* _Material for the task_
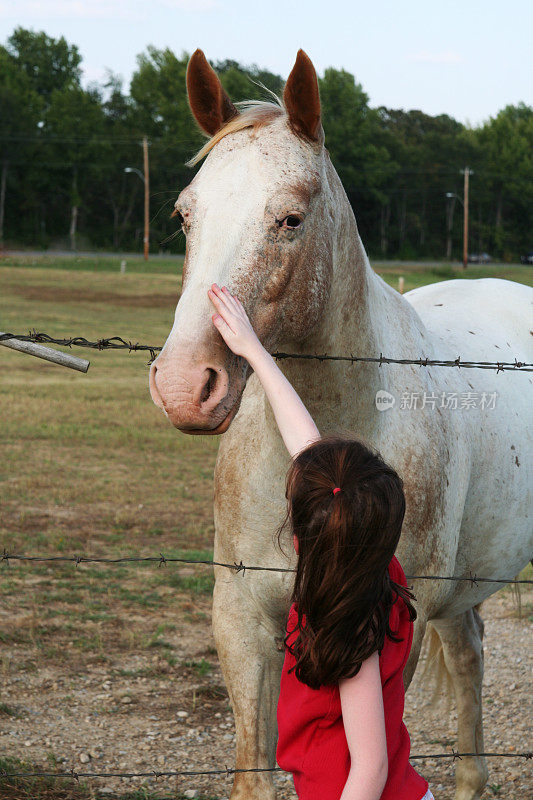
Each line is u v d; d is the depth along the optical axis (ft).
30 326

...

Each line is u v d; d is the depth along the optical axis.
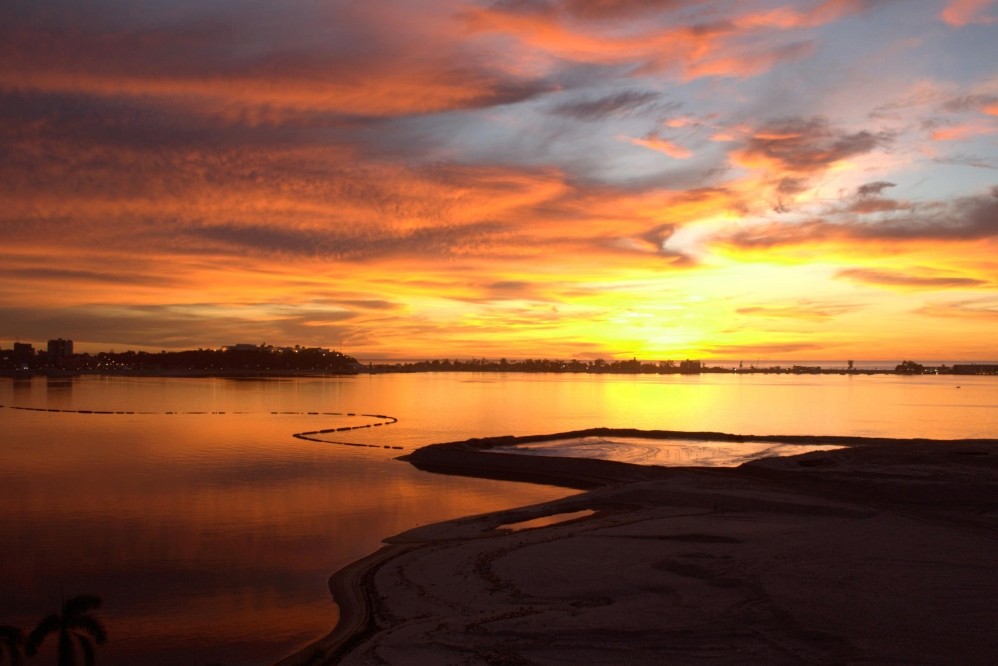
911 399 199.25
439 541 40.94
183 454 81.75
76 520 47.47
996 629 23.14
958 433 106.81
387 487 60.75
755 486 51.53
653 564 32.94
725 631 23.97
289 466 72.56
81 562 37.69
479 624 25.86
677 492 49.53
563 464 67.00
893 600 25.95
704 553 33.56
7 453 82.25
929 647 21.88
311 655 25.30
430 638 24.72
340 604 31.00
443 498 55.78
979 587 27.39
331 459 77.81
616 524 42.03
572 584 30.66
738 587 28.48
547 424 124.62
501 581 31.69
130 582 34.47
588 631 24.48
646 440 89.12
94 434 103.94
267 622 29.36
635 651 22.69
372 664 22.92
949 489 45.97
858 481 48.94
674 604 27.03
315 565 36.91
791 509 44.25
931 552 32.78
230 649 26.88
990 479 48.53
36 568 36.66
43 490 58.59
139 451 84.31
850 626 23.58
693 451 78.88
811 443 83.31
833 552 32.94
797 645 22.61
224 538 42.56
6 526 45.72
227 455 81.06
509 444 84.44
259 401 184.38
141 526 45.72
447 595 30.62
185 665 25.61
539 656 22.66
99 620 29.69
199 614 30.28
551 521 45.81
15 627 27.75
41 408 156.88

* _The task_
Look through the entries above and report the number of lines that contain "along". Write only the number.

* _Answer section_
2